Lets Make Bases

My favorite basing technique over the last year or so has been to sculpt a surface directly onto a base prior to attaching the model.  This is similar to other basing techniques that I have written about, but rather than gluing a tall bit of material onto the base, I add details to a thin layer of greenstuff or other 2-part putty.  This technique is a bit (only a bit) more time consuming than gluing on layers of rock, cork, or super-sculpy, but allows for much greater control in the design of the base.  This is also a great way to get a handle on the properties of greenstuff if you are just starting out as a sculptor.

One of the excellent things about putting the time in to really craft your miniature’s bases is that it gives you another way to tell their story to the viewers.  The Eldar that I have been working on are scouring a rusted wasteland of a planet in a region littered by centuries of wreckage and scrap.  Having a distinct idea about the environment that your minis are in can add a lot to the miniature itself.

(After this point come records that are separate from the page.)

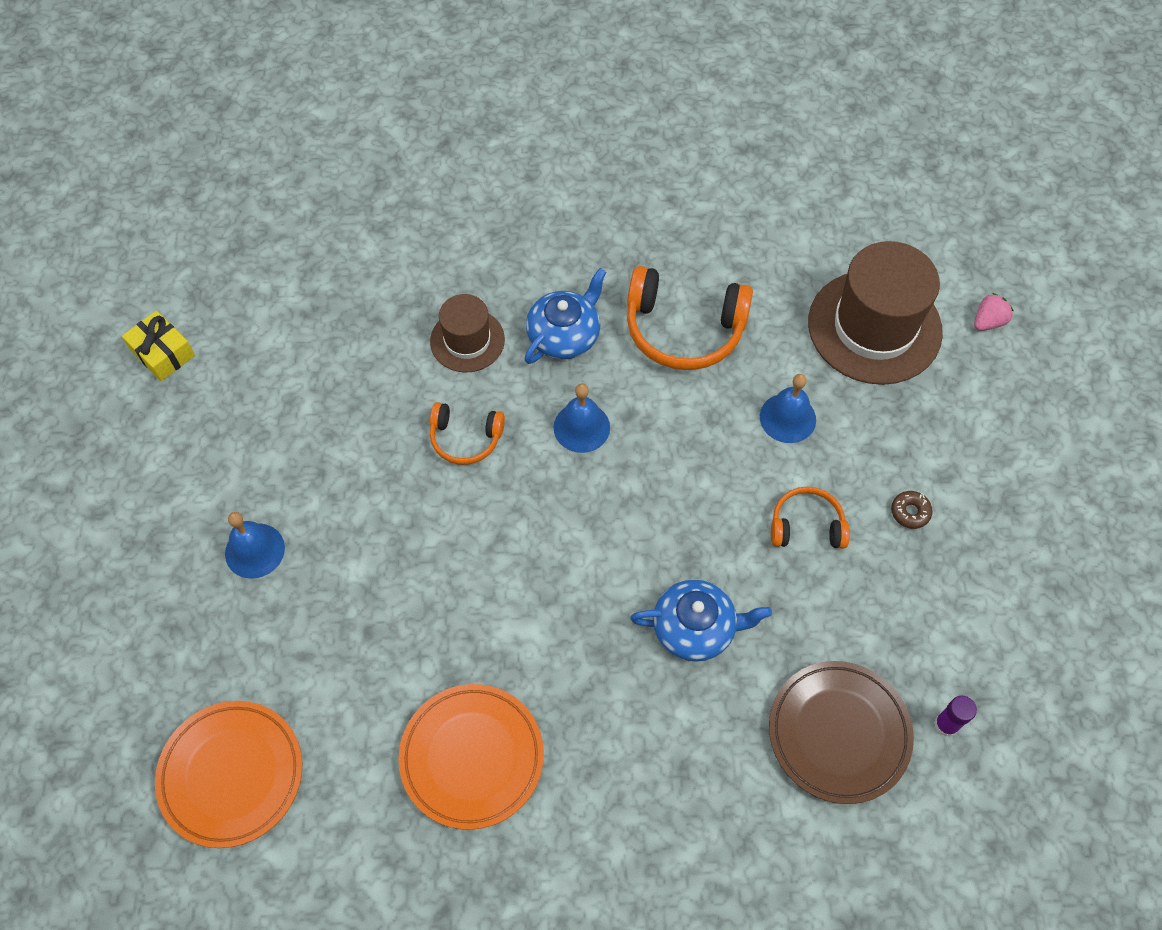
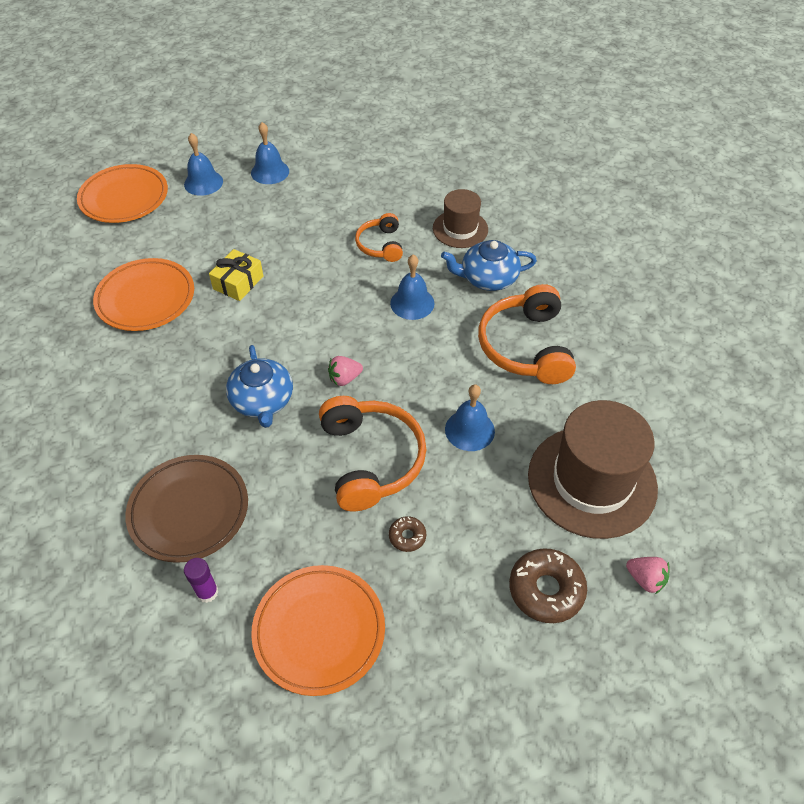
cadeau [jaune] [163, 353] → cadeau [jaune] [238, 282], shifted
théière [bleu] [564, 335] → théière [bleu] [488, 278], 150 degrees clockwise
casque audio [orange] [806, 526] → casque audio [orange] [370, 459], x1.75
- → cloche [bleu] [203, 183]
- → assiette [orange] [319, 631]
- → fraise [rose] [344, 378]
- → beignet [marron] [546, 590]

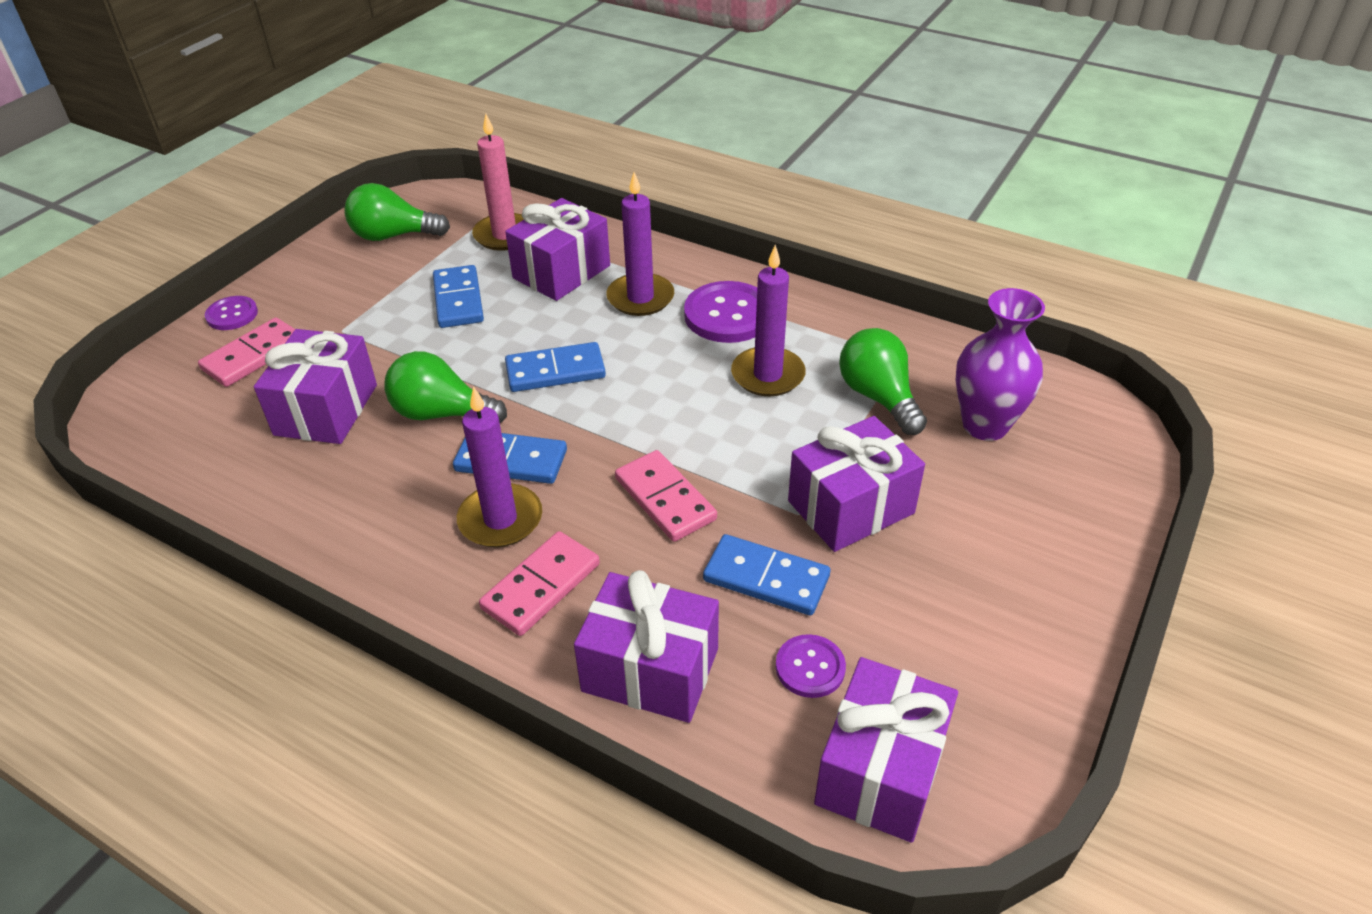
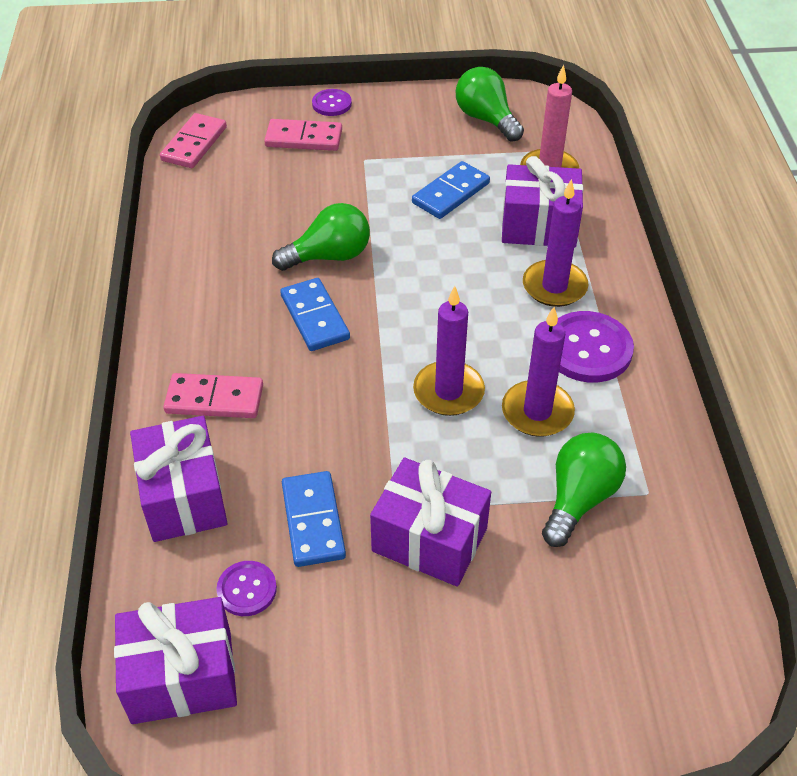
cadeau [violet] [326, 410] → -
ampoule [vert] [441, 413] → ampoule [vert] [329, 256], 90 degrees clockwise
bougie [violet] [500, 519] → bougie [violet] [448, 391], shifted
domino [bleu] [555, 371] → -
domino [rose] [665, 499] → domino [rose] [194, 144], shifted
vase [violet] [985, 425] → -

Here are some of the tools and materials needed for this project. Note that the primary sculpting tool will be a dulled and polished hobby knife blade. This thing is not sharp at all. Its great for creating deep divots or lines in putty.
When I do these bases I like to mix greenstuff, but add some super sculpy to the putty as I mix it. This changes it’s sculpting properties slightly. I only add about 10-20% to the full volume of the putty. So long as the sculpy is less than either the blue or yellow component of the putty, it should set just fine. The resulting mixed putty is slightly softer and stickier. Great for adding the rough type of detail we will need later.
Smooth the putty out across the base. Don’t worry too much about overlap. That will get cut off later. Start breaking up the surface of the putty with some bold lines. The position of these lines will only be determined by experience. Play around with it, find what you like the best. Keep in mind you can always press out the lines and start again if they don’t look the way you like.
Join the lines here and there to create a broken surface, not unlike a dry creek-bed. You could stop here and add some fine sand to get an interesting looking base. With these I kept going…
Using the handle of a clay shaper or paint brush (or whatever you have laying around) press in some indents to break up the smooth surface of the putty. I would alternate the angle that I was using to make a natural and random pattern.
Using the tip of the same handle I created pits in the surface of the putty. This finalized the dry rocky ground look I was going for.
One of the things I like about this form of basing is that you can integrate as much detail as you like. In this case I am trying to capture the feeling of a wreckage strewn wasteland. Here I pressed a bit of a model into the putty to give the impression of some steel emerging from the dusty ground.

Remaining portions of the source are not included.